= Triumphal march =

Musical form generally reflecting a triumph

A triumphal march is a musical form generally reflecting a triumph, victory or great joy.

Many composers have written a triumphal march, with maybe the best known one being by Italian opera composer, Giuseppe Verdi for his 1871 grand opera, Aida, where, in the second act, Radames leads the Egyptian army on its return following their victory over the Ethiopians. The triumphal scene gives directors the opportunity for elaborate spectacle typical of the grand opera of the period in the nineteenth century.

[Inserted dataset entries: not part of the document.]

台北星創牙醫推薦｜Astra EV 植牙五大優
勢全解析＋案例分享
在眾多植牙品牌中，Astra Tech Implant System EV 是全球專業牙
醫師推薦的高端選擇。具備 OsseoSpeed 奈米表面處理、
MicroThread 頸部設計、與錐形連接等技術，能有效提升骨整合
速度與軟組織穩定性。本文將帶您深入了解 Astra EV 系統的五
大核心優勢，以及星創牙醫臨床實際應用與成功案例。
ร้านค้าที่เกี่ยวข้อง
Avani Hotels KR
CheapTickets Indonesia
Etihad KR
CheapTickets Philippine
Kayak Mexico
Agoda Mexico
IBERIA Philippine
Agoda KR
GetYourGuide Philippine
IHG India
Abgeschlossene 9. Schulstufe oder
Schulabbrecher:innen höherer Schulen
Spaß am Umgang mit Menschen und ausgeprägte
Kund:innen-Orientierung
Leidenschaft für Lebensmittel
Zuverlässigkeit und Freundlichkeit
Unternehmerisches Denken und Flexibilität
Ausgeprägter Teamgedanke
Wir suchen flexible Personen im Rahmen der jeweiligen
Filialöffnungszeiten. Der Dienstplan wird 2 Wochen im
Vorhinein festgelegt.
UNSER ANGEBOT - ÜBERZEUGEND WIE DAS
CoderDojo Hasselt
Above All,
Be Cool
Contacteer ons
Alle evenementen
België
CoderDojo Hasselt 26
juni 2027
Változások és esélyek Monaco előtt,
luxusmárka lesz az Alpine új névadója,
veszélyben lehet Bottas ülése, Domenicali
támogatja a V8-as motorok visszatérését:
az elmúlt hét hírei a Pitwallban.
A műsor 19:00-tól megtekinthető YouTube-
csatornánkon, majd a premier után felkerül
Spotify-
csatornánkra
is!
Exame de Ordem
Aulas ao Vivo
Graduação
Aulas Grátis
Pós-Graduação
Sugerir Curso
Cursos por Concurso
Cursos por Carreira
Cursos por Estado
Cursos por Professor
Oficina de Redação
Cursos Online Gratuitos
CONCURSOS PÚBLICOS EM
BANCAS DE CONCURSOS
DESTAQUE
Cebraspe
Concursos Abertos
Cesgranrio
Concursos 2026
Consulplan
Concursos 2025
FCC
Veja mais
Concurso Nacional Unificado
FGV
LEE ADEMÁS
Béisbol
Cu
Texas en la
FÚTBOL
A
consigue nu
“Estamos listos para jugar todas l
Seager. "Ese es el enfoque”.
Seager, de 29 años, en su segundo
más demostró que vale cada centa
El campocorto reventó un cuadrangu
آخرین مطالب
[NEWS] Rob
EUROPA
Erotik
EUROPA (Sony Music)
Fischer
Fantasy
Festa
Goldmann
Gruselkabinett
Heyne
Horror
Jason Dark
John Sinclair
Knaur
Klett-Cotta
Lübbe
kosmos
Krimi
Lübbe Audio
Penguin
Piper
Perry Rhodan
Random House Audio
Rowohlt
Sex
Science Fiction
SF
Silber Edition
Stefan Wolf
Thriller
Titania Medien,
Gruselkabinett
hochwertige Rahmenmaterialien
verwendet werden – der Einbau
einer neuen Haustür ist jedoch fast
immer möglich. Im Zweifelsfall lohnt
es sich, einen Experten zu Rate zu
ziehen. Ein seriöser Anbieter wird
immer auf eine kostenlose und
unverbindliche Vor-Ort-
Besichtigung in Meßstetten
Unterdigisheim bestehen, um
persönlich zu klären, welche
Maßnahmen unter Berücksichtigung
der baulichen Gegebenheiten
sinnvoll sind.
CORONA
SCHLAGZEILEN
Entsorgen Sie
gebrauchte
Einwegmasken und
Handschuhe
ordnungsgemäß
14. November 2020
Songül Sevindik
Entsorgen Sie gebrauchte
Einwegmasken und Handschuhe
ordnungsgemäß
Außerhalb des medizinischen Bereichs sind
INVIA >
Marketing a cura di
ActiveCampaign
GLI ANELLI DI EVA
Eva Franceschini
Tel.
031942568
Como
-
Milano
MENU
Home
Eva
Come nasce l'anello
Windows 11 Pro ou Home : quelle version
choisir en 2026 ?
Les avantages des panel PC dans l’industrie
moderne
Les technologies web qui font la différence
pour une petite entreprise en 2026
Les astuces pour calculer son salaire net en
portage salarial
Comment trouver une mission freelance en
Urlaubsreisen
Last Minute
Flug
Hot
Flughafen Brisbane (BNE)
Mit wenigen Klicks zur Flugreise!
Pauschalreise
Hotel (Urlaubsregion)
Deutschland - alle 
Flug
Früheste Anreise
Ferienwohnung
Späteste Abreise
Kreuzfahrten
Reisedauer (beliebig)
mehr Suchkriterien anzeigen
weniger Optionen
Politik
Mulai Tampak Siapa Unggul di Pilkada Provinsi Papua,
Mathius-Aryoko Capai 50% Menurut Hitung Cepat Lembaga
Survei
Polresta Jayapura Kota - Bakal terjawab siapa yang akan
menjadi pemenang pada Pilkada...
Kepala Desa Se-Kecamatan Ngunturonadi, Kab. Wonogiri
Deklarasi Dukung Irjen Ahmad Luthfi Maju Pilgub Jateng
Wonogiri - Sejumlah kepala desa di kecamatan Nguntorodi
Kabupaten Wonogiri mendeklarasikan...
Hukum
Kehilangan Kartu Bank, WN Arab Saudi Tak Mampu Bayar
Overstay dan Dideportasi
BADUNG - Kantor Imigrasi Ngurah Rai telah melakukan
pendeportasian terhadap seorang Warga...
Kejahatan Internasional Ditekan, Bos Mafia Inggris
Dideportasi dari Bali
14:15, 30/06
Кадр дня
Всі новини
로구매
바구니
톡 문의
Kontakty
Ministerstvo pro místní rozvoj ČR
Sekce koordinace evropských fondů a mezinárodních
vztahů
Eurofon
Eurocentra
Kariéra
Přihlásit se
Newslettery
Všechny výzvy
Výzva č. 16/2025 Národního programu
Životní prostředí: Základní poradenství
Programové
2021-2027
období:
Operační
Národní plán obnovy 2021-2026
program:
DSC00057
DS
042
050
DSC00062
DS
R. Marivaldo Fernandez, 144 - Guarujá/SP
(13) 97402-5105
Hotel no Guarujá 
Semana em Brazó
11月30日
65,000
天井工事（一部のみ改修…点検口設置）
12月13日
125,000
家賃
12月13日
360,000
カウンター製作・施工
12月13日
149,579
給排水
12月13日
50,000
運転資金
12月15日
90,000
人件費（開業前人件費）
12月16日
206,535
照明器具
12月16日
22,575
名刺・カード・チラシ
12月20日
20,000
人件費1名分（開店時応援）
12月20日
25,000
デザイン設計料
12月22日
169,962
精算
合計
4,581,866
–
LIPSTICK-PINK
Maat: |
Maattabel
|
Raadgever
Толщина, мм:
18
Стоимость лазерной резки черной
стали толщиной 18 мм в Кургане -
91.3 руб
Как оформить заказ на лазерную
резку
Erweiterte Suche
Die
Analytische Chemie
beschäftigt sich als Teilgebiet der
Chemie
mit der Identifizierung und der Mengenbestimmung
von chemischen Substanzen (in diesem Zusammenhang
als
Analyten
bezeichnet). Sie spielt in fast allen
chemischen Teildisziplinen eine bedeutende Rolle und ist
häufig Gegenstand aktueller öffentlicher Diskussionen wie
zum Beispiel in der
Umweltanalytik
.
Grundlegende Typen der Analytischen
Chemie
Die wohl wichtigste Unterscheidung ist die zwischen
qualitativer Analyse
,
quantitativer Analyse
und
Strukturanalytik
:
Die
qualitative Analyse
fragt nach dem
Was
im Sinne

It is often played during graduation ceremonies in Latin America and the Philippines which is also called the Martsang Pandangál (Filipino for "Honours March") which is an excerpt from Verdi's march. The piece is also one of three compositions (the other two being the Spanish anthem Marcha Real and the French anthem La Marseillaise) that influenced the Philippine National Anthem, according to its composer, Julián Felipe. Verdi's triumphal march has also become the background of many a popular football chant, especially in his native Italy.

Among other composers who have composed triumphal marches are Ludwig van Beethoven, Edward Elgar, Edvard Grieg and Alfred Hollins. Alexander Glazunov's is known as the "Triumphal March on the Occasion of the Worlds Columbian Exposition in Chicago, 1893".